Da mesma forma que tenho as fases de escrever, tenho as fases de rasgar. Não tenho nada daquela época! Lá pelos 20 anos fiz a primeira fogueira do que tinha escrito, dos cartões, páginas de revistas, bilhetes que tinha guardado, enchendo gavetas. Não era mais aquela menina, não me reconheci naqueles escritos e não me doeu queimá-los. Embora não tivesse mais a preocupação de que alguém fosse ler, já casada, meu marido não mexia em nada que pertencesse só a mim, escrevia com um sensor interno, aloprada pela doença e morte do meu pai, pelas aulas no curso de Letras, o início na profissão, acreditando que autores, planos de aula, teorias literárias, freudianas iriam me dar a leitura necessária para a minha escrita. Depois, muito depois, compreendi que a leitura ajuda, mas a escrita é um ato solitário, tanto a que se faz no papel quanto a que se vai rabiscando pela vida!
O hábito de escrever me ancorava nas voltas do que eu pensava. A palavra escrita me dava a sensação de ter onde me segurar, caso eu me desequilibrasse (e quando eu desequilibrava!). Era o que eu refletia, extremamente subjetivo, mas era meu, era o meu rumo na tentativa de não errar, de não me deixar ser pega de surpresa. Paradoxalmente, as palavras me ensinaram a não temer o erro, a compreender que surpresas, além de inevitáveis, são necessárias! Escrever era uma catarse e dúvidas, tristezas, anseios jaziam no papel; vivas, as palavras denunciavam a vida de uma jovem senhora à beira de um ataque de nervos.

**QUESTÕES DE ESTUDO:**
A - Redigite do trecho fornecido tudo o que vai de "Da mesma forma" até "rabiscando pela vida!".
B - Responda com base no trecho fornecido:
(i) Por volta de que idade foi feita a primeira fogueira dos escritos guardados?
(ii) Qual curso é mencionado no trecho?
(iii) O que as palavras ensinaram, segundo o trecho?

**REGISTROS DE DADOS:**

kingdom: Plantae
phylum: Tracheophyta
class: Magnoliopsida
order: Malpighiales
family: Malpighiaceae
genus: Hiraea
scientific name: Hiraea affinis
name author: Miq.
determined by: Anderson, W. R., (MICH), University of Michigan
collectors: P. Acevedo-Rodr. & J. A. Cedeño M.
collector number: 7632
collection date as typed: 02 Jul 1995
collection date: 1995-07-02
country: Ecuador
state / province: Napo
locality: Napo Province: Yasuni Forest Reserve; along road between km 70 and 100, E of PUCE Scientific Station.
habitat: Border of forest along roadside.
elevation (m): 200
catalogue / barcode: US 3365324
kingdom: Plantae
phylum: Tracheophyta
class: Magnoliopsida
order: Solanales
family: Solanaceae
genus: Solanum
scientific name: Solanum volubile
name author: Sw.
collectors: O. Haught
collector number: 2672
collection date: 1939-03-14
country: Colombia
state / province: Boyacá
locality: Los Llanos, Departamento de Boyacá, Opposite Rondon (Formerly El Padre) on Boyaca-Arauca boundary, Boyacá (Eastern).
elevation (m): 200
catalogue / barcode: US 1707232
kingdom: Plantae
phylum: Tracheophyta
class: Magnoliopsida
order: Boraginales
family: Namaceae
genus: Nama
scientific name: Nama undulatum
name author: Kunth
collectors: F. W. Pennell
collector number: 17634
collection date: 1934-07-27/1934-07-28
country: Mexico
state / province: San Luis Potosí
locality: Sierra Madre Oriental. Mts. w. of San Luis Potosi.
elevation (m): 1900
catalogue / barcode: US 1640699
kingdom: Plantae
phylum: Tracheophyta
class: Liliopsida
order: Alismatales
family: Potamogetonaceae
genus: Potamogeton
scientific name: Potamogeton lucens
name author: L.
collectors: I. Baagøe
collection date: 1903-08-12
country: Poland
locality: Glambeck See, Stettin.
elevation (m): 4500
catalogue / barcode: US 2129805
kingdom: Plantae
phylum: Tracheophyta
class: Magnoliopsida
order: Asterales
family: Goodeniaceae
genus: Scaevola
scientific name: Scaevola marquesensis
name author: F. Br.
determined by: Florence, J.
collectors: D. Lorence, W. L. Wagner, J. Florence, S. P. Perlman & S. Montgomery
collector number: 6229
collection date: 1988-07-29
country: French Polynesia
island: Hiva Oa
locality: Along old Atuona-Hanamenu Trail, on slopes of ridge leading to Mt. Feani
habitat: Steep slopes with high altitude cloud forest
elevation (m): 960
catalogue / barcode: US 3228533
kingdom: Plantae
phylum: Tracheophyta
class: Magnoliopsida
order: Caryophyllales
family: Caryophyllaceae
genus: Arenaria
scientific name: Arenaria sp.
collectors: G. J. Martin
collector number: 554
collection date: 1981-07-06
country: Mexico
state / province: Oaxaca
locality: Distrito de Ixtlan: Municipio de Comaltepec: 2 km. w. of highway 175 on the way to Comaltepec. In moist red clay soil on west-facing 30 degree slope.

**RESPOSTAS:**
A -
Da mesma forma que tenho as fases de escrever, tenho as fases de rasgar. Não tenho nada daquela época! Lá pelos 20 anos fiz a primeira fogueira do que tinha escrito, dos cartões, páginas de revistas, bilhetes que tinha guardado, enchendo gavetas. Não era mais aquela menina, não me reconheci naqueles escritos e não me doeu queimá-los. Embora não tivesse mais a preocupação de que alguém fosse ler, já casada, meu marido não mexia em nada que pertencesse só a mim, escrevia com um sensor interno, aloprada pela doença e morte do meu pai, pelas aulas no curso de Letras, o início na profissão, acreditando que autores, planos de aula, teorias literárias, freudianas iriam me dar a leitura necessária para a minha escrita. Depois, muito depois, compreendi que a leitura ajuda, mas a escrita é um ato solitário, tanto a que se faz no papel quanto a que se vai rabiscando pela vida!

B -
(i) Lá pelos 20 anos.
(ii) O curso de Letras.
(iii) A não temer o erro e a compreender que surpresas, além de inevitáveis, são necessárias.